Campenaerts na Brussels Cycling Classics: ‘Moeten hier lessen uit trekken’
BRUSSEL – Het zit de organisatoren van de Brussels Cycling Classics niet mee. Om de één of andere reden spreekt de wedstrijd de wielerliefhebber niet aan. Noch aan het idyllische Jubelpark – bij de start – , noch aan het aftandse Koning Boudewijnstadion – aan de aankomst – is het meteen drummen geblazen. Twee jaar geleden was de wedstrijd uitgeregend. De vorige editie liep uit op een sisser door corona en dit keer was het opnieuw prijs. Aan de start regende het zo hard dat drie minuten voor aanvang van de wedstrijd nog maar een handvol renners had postgevat aan de startlijn. De verhuis op de kalender van het najaar naar het voorjaar en van zaterdag naar zondag heeft niet veel soelaas gebracht.
Victor Campenaerts was de man die als allerlaatste van start ging. Dat doet hij wel meer trouwens. Hij zou nog ruim de tijd krijgen om zich in de kijker te rijden. De vroege vlucht kwam op naam van Taco van der Hoorn, Thimo Willems, Tobias Bayer, Rune Herregodts, Gilles De Wilde, Arjen Livyns, Bram Welten, Gianni Marchand, Jelle Wallays en Axel Laurance. Ooit verbond Parijs-Brussel, zoals deze wedstrijd lang heette, echt de hoofdsteden van Frankrijk en België. Ze liep toen over 400 kilometer. In de tijd van Merckx werd dat gereduceerd naar 299 kilometer en de laatste edities gingen over 204 kilometer.
Na achttien kilometer ging hogergenoemd tiental – zonder Antwerpse renners – aan de haal. In geen tijd hadden ze een voorsprong van 3’50” bij elkaar gereden. De acht eerstgenoemden in het rijtje zouden ook in die volgorde finishen. Het mag ook eens een keertje ook al laat dat wellicht wrange gevoelens na bij organisatoren en bij topploegen als Quick-Step en Lotto Soudal. De wedstrijdradio riep voortdurend om om het voorzichtig aan te doen want op bepaalde plekken stonden de straten echt wel blank. Uiteraard kon dit niet beletten dat er zich een aantal valpartijen voordeden maar gelukkig allemaal zonder erg.

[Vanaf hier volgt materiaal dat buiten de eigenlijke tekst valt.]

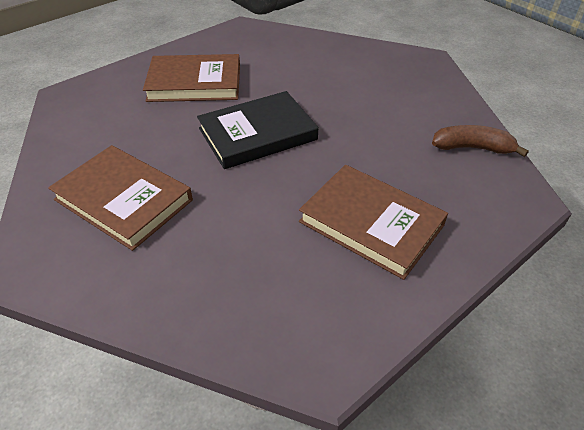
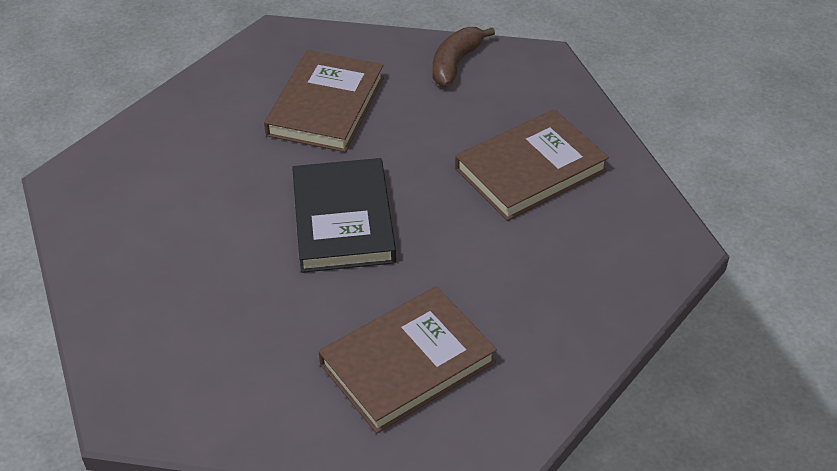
camera: 70 degrees left, 0 degrees up
brown book [143,54,240,102] -> brown book moved to [264,50,384,152]

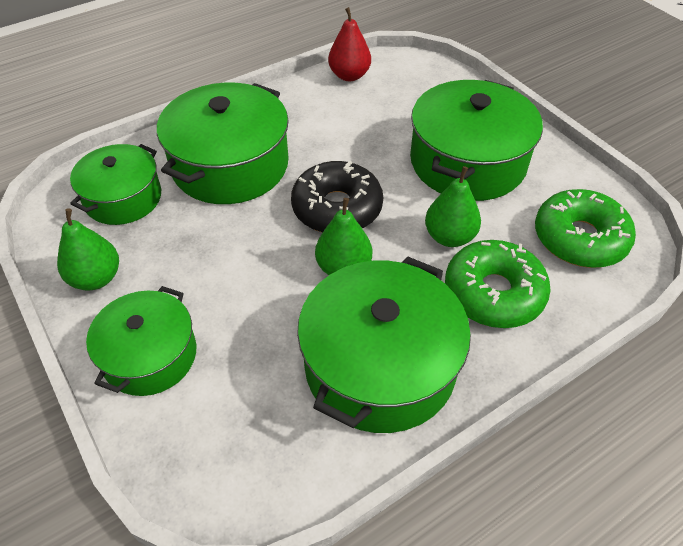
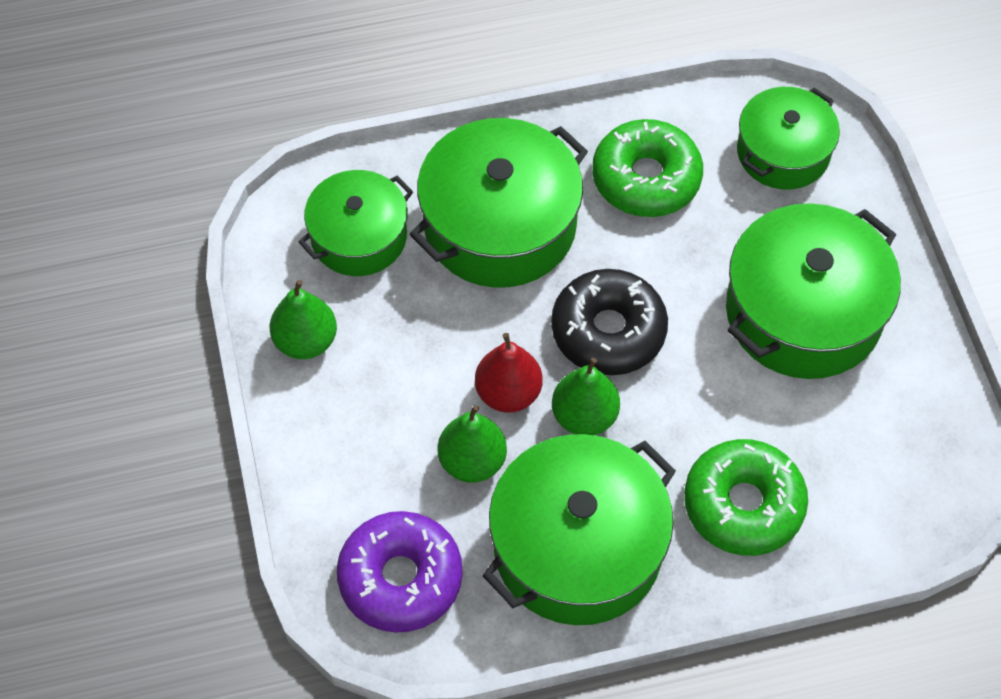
camera: 20 degrees right, 10 degrees up
green pot [86,286,196,396] -> green pot moved to [737,87,840,190]
red pear [328,7,371,81] -> red pear moved to [475,333,543,413]
green pear [425,166,481,247] -> green pear moved to [438,405,507,483]
green donut [535,189,636,268] -> green donut moved to [592,119,703,217]
none -> purple donut [337,511,463,633]

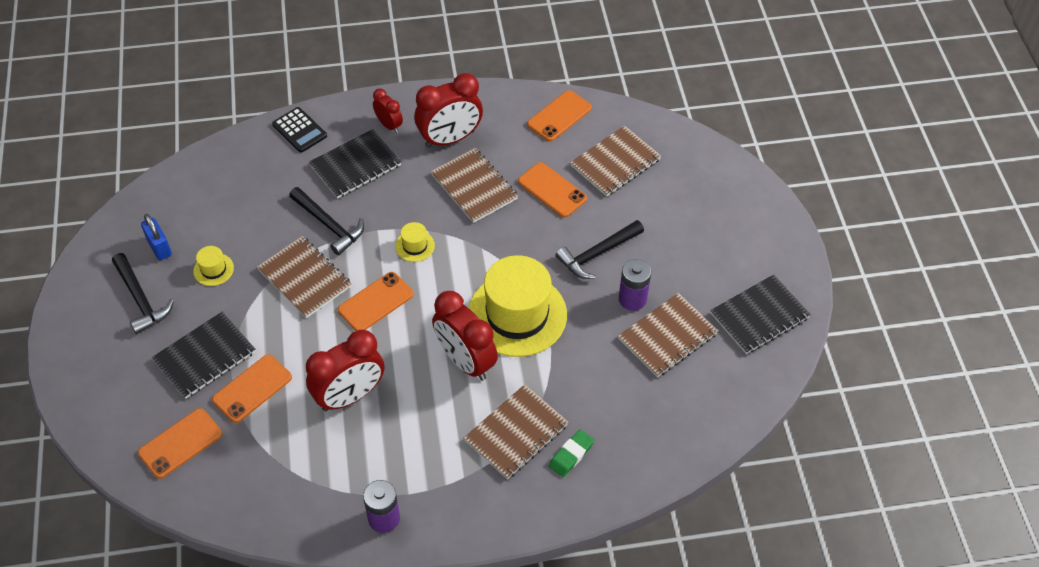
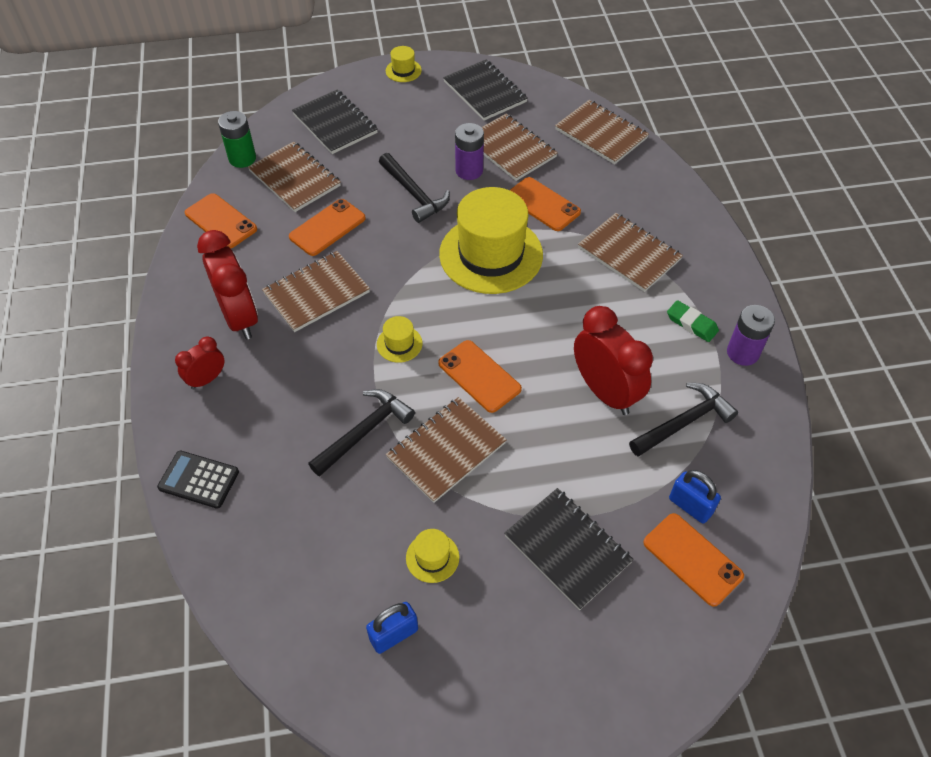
camera: 90 degrees left, 0 degrees up
black hammer [112,253,174,334] -> black hammer moved to [629,383,738,457]
orange phone [212,354,292,423] -> orange phone moved to [510,177,581,231]
black calculator [272,107,327,153] -> black calculator turned 120 degrees counterclockwise [157,451,239,509]
black notebook [309,129,401,199] -> black notebook moved to [292,89,378,154]
red clock [432,291,498,381] -> none
green eraser [549,429,594,477] -> green eraser moved to [667,300,719,342]
none -> green battery [218,111,256,168]
none -> yellow hat [386,46,422,82]
none -> brown notebook [555,100,649,164]
none -> blue padlock [669,470,721,524]

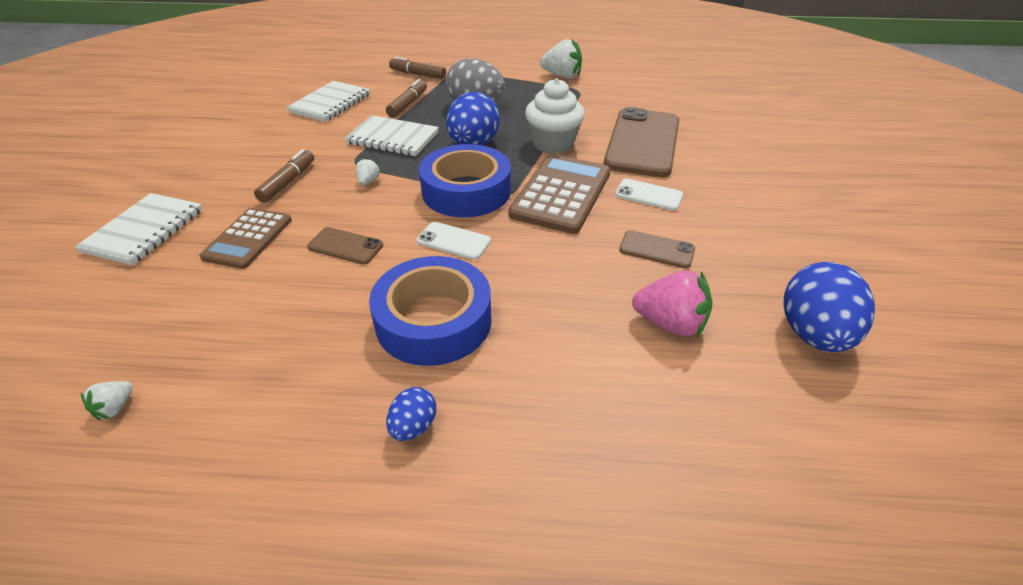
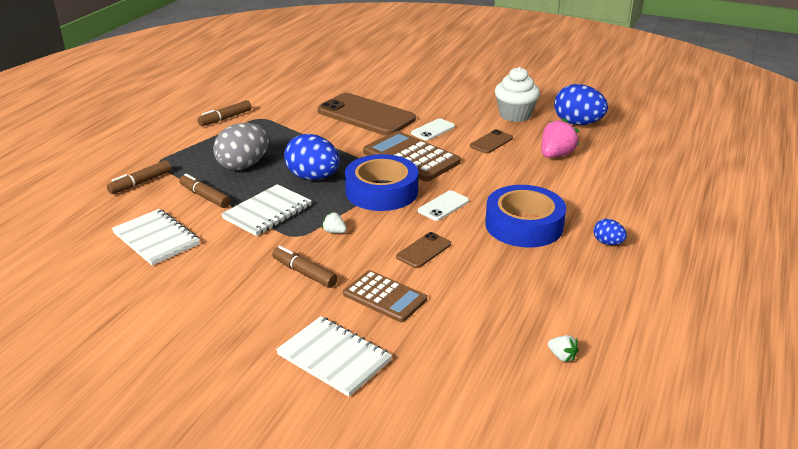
camera: 70 degrees left, 10 degrees down
white cupcake [525,78,585,154] -> white cupcake moved to [495,67,540,122]
white strawberry [540,38,582,78] -> brown marker [197,100,252,126]

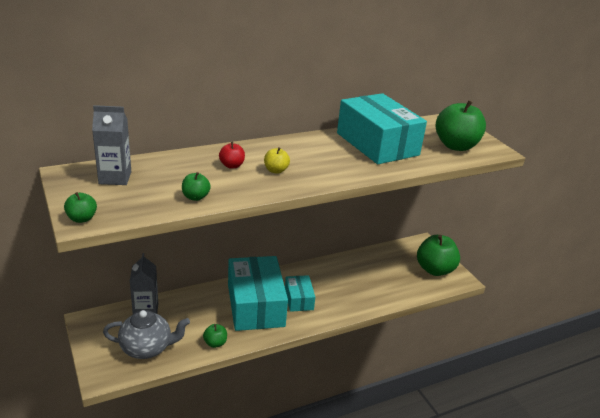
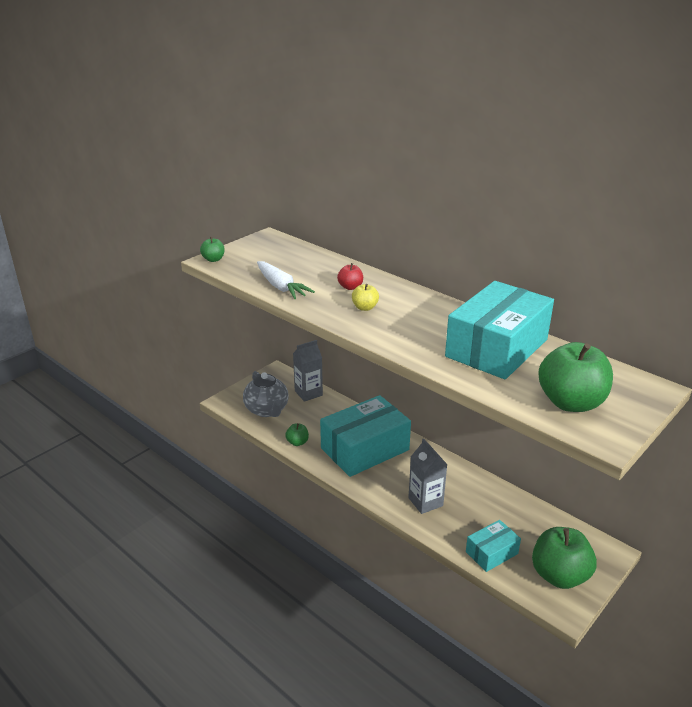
camera: 70 degrees right, 0 degrees up
grey carton [92,105,131,185] -> grey carton moved to [408,439,448,514]
green apple [182,172,211,201] -> white carrot [257,261,315,299]
turquoise box [285,275,315,312] -> turquoise box moved to [466,520,521,572]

Maar we gingen het over Campenaerts, de enige renner uit onze provincie (als we het even heel breed mogen bekijken), hebben. Bij de eerste beklimming van de Muur, op 87 kilometer voor het einde, kwam hij een eerste maal in beeld. En na de tweede keer Congoberg, met nog 34 kilometer te gaan, pakte hij uit met een indrukwekkende versnelling. Ook nu zonder resultaat. En nog wat het is niet gedaan. Op de Ninoofsesteenweg in Pepingen gaf hij een duwtje aan Robeet en even later probeerde hij het met onder meer zijn ploegmaats Wellens en Gilbert. We zagen hem een laatste keer aan het commando met nog elf kilometer te gaan, op een moment dat er geen hindernissen meer wachtten.
Campenaerts was na afloop dan ook niet echt spraakzaam en zeker niet tevreden. ‘Bedankt omdat je me complimenteert voor al mijn inspanningen maar wat koop je ermee? Het leverde helemaal niks op. We hadden een mannetje mee voorin moeten hebben. Laat dit een les zijn. In regenweer moeten wij attenter voor de dag komen. Dit had niks te maken met een goede of slechte tactiek, dit was het gevolg van niet geconcentreerd genoeg zijn.’ We weten ondertussen waar het om draait bij Lotto: punten sprokkelen. Daarom ook starten ze morgen opnieuw met een sterke formatie (mét Campenaerts) in de Ronde van Limburg. Ook Taco van der Hoorn, de Nederlander die vanmiddag als eerste over de meet bolde, zal er dan bij zijn. ‘Ik ging volop voor de zege gaan want mijn team (Intermarché – Wanty Gobert) mag niet tevreden zijn met een vierde plaats.’ Tijden verkeren. Bij Lotto Soudal had men daar al tevreden mee geweest.